Rewrite the listing below with "महामते" replaced by "द्विजोत्तम" each time it occurs, keeping everything else unchanged.
··· Data to examine
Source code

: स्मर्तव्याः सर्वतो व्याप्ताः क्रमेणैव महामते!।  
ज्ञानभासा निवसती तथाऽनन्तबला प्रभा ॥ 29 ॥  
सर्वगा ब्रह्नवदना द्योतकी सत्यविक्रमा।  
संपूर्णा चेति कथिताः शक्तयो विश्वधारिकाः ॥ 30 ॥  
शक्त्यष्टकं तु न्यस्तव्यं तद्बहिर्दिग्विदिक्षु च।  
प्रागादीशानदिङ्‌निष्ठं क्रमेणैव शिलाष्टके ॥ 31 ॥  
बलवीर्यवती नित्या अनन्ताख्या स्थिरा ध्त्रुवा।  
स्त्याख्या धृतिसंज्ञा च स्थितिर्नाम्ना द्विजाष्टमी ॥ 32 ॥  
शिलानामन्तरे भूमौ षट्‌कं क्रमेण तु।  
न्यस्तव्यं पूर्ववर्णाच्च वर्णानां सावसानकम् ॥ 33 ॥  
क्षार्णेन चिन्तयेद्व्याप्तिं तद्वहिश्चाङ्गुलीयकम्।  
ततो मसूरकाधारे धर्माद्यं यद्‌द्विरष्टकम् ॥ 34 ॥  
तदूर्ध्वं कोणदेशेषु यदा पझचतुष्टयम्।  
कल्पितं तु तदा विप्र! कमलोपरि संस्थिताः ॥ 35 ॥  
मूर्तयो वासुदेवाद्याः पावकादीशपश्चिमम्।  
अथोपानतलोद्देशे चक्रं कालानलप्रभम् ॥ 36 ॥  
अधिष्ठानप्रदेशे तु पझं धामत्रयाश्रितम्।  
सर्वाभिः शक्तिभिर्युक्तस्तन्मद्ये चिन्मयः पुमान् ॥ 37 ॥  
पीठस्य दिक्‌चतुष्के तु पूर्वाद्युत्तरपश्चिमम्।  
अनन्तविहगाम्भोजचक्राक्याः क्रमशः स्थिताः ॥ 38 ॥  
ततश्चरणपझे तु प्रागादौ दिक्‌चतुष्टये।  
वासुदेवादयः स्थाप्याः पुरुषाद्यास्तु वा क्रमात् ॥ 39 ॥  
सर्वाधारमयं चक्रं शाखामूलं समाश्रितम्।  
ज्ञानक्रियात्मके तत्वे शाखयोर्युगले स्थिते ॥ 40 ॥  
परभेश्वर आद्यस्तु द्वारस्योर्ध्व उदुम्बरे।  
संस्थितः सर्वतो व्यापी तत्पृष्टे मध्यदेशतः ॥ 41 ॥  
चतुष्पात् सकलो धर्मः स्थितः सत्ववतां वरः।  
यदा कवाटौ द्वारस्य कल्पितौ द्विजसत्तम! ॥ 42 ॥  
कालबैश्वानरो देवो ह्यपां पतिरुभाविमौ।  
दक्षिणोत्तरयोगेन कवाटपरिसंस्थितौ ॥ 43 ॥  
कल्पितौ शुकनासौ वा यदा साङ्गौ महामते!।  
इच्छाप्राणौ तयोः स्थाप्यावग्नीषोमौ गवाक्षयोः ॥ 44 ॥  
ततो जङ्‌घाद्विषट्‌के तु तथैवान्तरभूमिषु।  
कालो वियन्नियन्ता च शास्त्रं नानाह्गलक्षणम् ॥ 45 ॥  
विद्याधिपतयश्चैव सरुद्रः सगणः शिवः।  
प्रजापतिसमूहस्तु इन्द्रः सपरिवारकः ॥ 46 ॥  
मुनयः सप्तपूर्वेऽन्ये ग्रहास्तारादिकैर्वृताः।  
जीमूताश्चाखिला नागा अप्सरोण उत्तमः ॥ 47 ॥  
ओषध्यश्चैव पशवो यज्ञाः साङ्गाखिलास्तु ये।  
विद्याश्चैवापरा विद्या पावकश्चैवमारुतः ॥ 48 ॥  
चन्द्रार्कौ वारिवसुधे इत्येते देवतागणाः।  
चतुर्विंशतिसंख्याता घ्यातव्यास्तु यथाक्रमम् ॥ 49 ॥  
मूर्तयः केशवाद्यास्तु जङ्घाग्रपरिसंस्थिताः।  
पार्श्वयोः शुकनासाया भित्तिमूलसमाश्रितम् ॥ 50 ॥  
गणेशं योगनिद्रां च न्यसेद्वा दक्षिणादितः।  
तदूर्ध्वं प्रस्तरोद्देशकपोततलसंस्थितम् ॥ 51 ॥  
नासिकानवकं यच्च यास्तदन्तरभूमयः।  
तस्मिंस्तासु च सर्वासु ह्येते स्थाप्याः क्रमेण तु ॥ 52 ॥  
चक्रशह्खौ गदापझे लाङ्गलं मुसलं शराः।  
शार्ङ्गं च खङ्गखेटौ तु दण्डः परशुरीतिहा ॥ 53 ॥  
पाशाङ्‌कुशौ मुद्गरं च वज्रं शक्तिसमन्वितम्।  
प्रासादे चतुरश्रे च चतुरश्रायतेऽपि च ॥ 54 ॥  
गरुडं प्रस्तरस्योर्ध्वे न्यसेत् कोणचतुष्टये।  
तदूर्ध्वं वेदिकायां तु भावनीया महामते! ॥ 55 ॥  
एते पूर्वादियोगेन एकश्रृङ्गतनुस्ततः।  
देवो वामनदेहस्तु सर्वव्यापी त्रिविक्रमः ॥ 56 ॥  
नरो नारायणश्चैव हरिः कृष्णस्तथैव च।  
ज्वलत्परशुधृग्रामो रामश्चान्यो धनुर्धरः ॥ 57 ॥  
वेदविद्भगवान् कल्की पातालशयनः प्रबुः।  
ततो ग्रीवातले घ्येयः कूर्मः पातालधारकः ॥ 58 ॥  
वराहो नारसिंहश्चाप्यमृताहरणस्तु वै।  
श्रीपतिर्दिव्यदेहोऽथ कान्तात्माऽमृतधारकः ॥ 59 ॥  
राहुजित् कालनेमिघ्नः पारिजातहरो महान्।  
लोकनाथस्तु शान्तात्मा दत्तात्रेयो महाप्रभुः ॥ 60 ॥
······
* **Answer space**
Source code

: स्मर्तव्याः सर्वतो व्याप्ताः क्रमेणैव द्विजोत्तम!।  
ज्ञानभासा निवसती तथाऽनन्तबला प्रभा ॥ 29 ॥  
सर्वगा ब्रह्नवदना द्योतकी सत्यविक्रमा।  
संपूर्णा चेति कथिताः शक्तयो विश्वधारिकाः ॥ 30 ॥  
शक्त्यष्टकं तु न्यस्तव्यं तद्बहिर्दिग्विदिक्षु च।  
प्रागादीशानदिङ्‌निष्ठं क्रमेणैव शिलाष्टके ॥ 31 ॥  
बलवीर्यवती नित्या अनन्ताख्या स्थिरा ध्त्रुवा।  
स्त्याख्या धृतिसंज्ञा च स्थितिर्नाम्ना द्विजाष्टमी ॥ 32 ॥  
शिलानामन्तरे भूमौ षट्‌कं क्रमेण तु।  
न्यस्तव्यं पूर्ववर्णाच्च वर्णानां सावसानकम् ॥ 33 ॥  
क्षार्णेन चिन्तयेद्व्याप्तिं तद्वहिश्चाङ्गुलीयकम्।  
ततो मसूरकाधारे धर्माद्यं यद्‌द्विरष्टकम् ॥ 34 ॥  
तदूर्ध्वं कोणदेशेषु यदा पझचतुष्टयम्।  
कल्पितं तु तदा विप्र! कमलोपरि संस्थिताः ॥ 35 ॥  
मूर्तयो वासुदेवाद्याः पावकादीशपश्चिमम्।  
अथोपानतलोद्देशे चक्रं कालानलप्रभम् ॥ 36 ॥  
अधिष्ठानप्रदेशे तु पझं धामत्रयाश्रितम्।  
सर्वाभिः शक्तिभिर्युक्तस्तन्मद्ये चिन्मयः पुमान् ॥ 37 ॥  
पीठस्य दिक्‌चतुष्के तु पूर्वाद्युत्तरपश्चिमम्।  
अनन्तविहगाम्भोजचक्राक्याः क्रमशः स्थिताः ॥ 38 ॥  
ततश्चरणपझे तु प्रागादौ दिक्‌चतुष्टये।  
वासुदेवादयः स्थाप्याः पुरुषाद्यास्तु वा क्रमात् ॥ 39 ॥  
सर्वाधारमयं चक्रं शाखामूलं समाश्रितम्।  
ज्ञानक्रियात्मके तत्वे शाखयोर्युगले स्थिते ॥ 40 ॥  
परभेश्वर आद्यस्तु द्वारस्योर्ध्व उदुम्बरे।  
संस्थितः सर्वतो व्यापी तत्पृष्टे मध्यदेशतः ॥ 41 ॥  
चतुष्पात् सकलो धर्मः स्थितः सत्ववतां वरः।  
यदा कवाटौ द्वारस्य कल्पितौ द्विजसत्तम! ॥ 42 ॥  
कालबैश्वानरो देवो ह्यपां पतिरुभाविमौ।  
दक्षिणोत्तरयोगेन कवाटपरिसंस्थितौ ॥ 43 ॥  
कल्पितौ शुकनासौ वा यदा साङ्गौ द्विजोत्तम!।  
इच्छाप्राणौ तयोः स्थाप्यावग्नीषोमौ गवाक्षयोः ॥ 44 ॥  
ततो जङ्‌घाद्विषट्‌के तु तथैवान्तरभूमिषु।  
कालो वियन्नियन्ता च शास्त्रं नानाह्गलक्षणम् ॥ 45 ॥  
विद्याधिपतयश्चैव सरुद्रः सगणः शिवः।  
प्रजापतिसमूहस्तु इन्द्रः सपरिवारकः ॥ 46 ॥  
मुनयः सप्तपूर्वेऽन्ये ग्रहास्तारादिकैर्वृताः।  
जीमूताश्चाखिला नागा अप्सरोण उत्तमः ॥ 47 ॥  
ओषध्यश्चैव पशवो यज्ञाः साङ्गाखिलास्तु ये।  
विद्याश्चैवापरा विद्या पावकश्चैवमारुतः ॥ 48 ॥  
चन्द्रार्कौ वारिवसुधे इत्येते देवतागणाः।  
चतुर्विंशतिसंख्याता घ्यातव्यास्तु यथाक्रमम् ॥ 49 ॥  
मूर्तयः केशवाद्यास्तु जङ्घाग्रपरिसंस्थिताः।  
पार्श्वयोः शुकनासाया भित्तिमूलसमाश्रितम् ॥ 50 ॥  
गणेशं योगनिद्रां च न्यसेद्वा दक्षिणादितः।  
तदूर्ध्वं प्रस्तरोद्देशकपोततलसंस्थितम् ॥ 51 ॥  
नासिकानवकं यच्च यास्तदन्तरभूमयः।  
तस्मिंस्तासु च सर्वासु ह्येते स्थाप्याः क्रमेण तु ॥ 52 ॥  
चक्रशह्खौ गदापझे लाङ्गलं मुसलं शराः।  
शार्ङ्गं च खङ्गखेटौ तु दण्डः परशुरीतिहा ॥ 53 ॥  
पाशाङ्‌कुशौ मुद्गरं च वज्रं शक्तिसमन्वितम्।  
प्रासादे चतुरश्रे च चतुरश्रायतेऽपि च ॥ 54 ॥  
गरुडं प्रस्तरस्योर्ध्वे न्यसेत् कोणचतुष्टये।  
तदूर्ध्वं वेदिकायां तु भावनीया द्विजोत्तम! ॥ 55 ॥  
एते पूर्वादियोगेन एकश्रृङ्गतनुस्ततः।  
देवो वामनदेहस्तु सर्वव्यापी त्रिविक्रमः ॥ 56 ॥  
नरो नारायणश्चैव हरिः कृष्णस्तथैव च।  
ज्वलत्परशुधृग्रामो रामश्चान्यो धनुर्धरः ॥ 57 ॥  
वेदविद्भगवान् कल्की पातालशयनः प्रबुः।  
ततो ग्रीवातले घ्येयः कूर्मः पातालधारकः ॥ 58 ॥  
वराहो नारसिंहश्चाप्यमृताहरणस्तु वै।  
श्रीपतिर्दिव्यदेहोऽथ कान्तात्माऽमृतधारकः ॥ 59 ॥  
राहुजित् कालनेमिघ्नः पारिजातहरो महान्।  
लोकनाथस्तु शान्तात्मा दत्तात्रेयो महाप्रभुः ॥ 60 ॥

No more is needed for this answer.